How Being a Good Sam Resulted in Torture and Abuse (aka "My eys! My eyes! ACK!)

So I see the lump of humanity lying on the lawn curled up next to the wheelchair in front of the savings and loan.

I note the lack of obvious movement.

I quickly think to myself: “No one ever stops. No one ever cares. I can’t just assume and leave this person, (possibly just a body) lying there ignored. I must go assist if I am able.”

I detour and backtrack into the adjoining parking lot and park. As I leap from my vehicle I faintly here the Mighty Mouse song. * “Here I come to save the daaaay!” *

I look down at the man. The sorrowful, pitiful, pathetic man. I quickly take in he scene and conclude that he is probably asleep, not dead. He is surrounded by a magazine and his glasses. He is filthy and drooling. His legs are both gone.

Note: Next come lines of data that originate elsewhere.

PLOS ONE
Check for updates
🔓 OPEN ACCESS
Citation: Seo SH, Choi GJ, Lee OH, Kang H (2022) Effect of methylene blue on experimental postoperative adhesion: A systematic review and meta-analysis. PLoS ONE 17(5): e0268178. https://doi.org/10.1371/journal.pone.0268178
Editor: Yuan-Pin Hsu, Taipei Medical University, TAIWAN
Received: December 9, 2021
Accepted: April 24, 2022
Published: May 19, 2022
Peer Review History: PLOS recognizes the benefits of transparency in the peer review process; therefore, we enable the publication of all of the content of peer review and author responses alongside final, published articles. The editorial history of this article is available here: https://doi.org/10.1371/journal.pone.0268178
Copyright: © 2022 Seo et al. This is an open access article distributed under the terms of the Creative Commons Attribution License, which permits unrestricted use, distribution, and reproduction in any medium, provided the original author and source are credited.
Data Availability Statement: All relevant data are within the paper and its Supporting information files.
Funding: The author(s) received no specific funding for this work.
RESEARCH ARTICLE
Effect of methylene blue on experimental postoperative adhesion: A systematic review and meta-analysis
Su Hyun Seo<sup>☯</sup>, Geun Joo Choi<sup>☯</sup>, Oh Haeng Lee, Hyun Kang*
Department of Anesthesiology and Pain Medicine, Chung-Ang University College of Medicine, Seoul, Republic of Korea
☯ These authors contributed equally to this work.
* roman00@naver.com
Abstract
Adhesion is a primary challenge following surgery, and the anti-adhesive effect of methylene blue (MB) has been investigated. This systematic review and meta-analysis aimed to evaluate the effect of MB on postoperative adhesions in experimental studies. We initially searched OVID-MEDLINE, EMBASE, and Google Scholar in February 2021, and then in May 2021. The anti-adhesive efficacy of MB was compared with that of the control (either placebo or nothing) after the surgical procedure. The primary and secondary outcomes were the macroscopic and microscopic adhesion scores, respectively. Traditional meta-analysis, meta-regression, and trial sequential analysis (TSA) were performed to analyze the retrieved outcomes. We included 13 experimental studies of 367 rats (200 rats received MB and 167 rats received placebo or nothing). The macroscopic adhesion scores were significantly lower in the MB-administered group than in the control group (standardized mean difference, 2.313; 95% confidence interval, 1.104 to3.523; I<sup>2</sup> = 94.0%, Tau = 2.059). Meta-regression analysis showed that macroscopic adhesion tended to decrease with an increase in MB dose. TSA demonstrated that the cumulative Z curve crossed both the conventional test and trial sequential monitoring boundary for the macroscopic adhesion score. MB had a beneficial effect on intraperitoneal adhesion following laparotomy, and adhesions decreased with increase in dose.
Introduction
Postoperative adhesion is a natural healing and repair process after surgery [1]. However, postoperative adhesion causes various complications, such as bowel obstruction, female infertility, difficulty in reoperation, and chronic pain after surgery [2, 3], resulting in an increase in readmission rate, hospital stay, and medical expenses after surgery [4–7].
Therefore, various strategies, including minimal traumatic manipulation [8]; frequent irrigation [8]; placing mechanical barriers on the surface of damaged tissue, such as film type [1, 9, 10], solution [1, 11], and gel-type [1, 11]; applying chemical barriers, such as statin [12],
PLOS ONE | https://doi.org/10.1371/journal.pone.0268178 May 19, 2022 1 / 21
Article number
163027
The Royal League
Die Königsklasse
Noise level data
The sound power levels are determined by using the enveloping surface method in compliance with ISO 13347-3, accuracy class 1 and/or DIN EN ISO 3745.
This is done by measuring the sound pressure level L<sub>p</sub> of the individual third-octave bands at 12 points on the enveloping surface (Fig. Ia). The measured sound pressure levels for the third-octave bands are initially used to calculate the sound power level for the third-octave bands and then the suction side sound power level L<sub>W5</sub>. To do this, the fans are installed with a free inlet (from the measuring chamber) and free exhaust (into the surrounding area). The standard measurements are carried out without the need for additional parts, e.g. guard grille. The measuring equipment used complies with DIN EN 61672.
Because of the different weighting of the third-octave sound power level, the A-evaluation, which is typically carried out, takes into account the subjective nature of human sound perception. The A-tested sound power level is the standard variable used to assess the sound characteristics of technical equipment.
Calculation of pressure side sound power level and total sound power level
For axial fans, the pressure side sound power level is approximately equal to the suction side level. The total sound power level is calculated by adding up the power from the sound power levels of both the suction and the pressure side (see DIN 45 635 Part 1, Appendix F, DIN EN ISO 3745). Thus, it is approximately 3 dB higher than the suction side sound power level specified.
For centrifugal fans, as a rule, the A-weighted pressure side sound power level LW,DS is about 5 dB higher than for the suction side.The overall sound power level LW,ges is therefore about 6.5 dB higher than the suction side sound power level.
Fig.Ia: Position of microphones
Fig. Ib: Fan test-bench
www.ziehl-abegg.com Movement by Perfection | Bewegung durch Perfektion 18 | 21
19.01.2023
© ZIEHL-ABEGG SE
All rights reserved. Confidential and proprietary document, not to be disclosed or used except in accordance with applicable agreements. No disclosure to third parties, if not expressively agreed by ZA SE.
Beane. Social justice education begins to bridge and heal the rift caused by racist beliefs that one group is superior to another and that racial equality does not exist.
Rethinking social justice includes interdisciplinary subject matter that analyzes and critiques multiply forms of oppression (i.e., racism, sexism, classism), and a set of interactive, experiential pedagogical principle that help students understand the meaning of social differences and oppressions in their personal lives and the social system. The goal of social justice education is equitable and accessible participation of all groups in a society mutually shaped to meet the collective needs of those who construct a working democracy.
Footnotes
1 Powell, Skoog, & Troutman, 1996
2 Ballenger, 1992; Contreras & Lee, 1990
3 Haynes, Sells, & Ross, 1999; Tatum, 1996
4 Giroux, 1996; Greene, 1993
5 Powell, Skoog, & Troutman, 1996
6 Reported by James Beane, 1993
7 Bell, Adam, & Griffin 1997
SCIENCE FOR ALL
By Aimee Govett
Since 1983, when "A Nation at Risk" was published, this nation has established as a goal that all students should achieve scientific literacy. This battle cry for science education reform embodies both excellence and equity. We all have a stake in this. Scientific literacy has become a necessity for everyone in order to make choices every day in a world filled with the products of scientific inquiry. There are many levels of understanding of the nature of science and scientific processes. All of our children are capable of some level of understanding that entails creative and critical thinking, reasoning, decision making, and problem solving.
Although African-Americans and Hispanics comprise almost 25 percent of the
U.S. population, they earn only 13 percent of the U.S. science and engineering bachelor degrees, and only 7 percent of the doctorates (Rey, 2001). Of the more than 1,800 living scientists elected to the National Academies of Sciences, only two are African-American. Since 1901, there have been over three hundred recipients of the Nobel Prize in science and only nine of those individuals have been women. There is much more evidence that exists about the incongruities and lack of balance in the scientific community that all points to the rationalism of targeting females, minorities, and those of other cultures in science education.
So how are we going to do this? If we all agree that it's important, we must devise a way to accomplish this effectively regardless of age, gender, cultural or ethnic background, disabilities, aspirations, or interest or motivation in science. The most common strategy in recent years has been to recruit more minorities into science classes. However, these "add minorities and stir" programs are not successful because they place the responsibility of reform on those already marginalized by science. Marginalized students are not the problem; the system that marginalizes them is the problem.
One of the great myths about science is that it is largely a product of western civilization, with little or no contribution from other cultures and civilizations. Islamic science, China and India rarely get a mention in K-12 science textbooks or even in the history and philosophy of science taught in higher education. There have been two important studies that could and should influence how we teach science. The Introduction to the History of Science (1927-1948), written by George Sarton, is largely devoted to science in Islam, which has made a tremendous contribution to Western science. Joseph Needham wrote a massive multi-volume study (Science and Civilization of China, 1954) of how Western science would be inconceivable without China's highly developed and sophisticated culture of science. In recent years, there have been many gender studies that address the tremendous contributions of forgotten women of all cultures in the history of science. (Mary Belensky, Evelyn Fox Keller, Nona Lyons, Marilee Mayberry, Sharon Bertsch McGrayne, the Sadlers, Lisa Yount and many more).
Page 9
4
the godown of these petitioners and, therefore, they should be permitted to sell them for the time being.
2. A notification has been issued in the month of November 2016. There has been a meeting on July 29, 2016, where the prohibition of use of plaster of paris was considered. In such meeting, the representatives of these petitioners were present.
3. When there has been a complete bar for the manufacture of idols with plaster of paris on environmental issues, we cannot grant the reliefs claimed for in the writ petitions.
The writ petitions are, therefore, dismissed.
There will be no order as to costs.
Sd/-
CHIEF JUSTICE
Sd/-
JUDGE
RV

So are his pants. This would be the torture “ack my eyes” part, and I don’t refer to his stumps as much as his genitals, which are completely on view, in all their filthy glory. I confess it does not add to the spectacle for them to be in the same sightline as his naked stumps. The whole tableau of his lower body, dipped in human yuck, is just more than I planned on for a casual trip to the grocery store.

But I am here on a mission of mercy and I press on, now with a double mission…aid him if he needs it, and if not, provide aid to others by informing him that he is on display and sparing them at least part of this really unpleasant view. I assume it is unintentional, since he has a tiny tea towel draped over one hip.

“Sir? Sir? Are you alright?”

Mumbling and grumbling as he awakens.

“Sir, would you like me to call someone for you?”

“No, no, no, they couldn’t help me anyway. No one can help me.”

“Sir, you are exposed, you should cover up.”

More unintelligible grumbling, but he reaches for his tea towel and moves it an inch. This helps not at all. It is at this point that I look at his wheelchair and experience the piece de resistance: the puddle of urine in the middle of it. Neato. At this point I am SO glad this guy is alive and refusing assistance, because I really want to get the fuck away from him.

“Alright, sir. And you are still exposed.” and I walk away and get in my car.

As I start my engine, the guy snaps out of his stupor with a vengeance and starts screaming at me at the top of his lungs. His point was lost on me, but I gather he felt judged in some way, since all I caught were the words “EXPOSED FUCKING BITCH” before I took off.

This was definitely one of those times when I am very closely in touch with how good my life is and how happy I am to be living it.

Sad guy, sad life.

And I cannot scrub the image of him from my brain.

Sometimes it’s tough to be a caring human being, ain’t it? Take courage in the fact that you tried–you won’t always succeed, but you can always try.

Well… maybe the next guy you help won’t call you a “fucking bitch”. Or maybe the guy after that. But I can guarantee that I know at least one guy who ain’t calling you that. I’ll give ya a hint. His name ends with “POOFE”. :smiley:

Everytime I see one of these wretched people, I think that at some point in the past, he or she was someone’s beautiful newborn baby. What the heck happens to someone to turn a sweet infant into a rotted, decayed drunk lying in his own filth?

Don’t forget naked…very naked. 100% unobstructed view of his bathing suit area.

And offhand, considering his age and the symmetry of his stumps, I’m guessing Vietnam happened.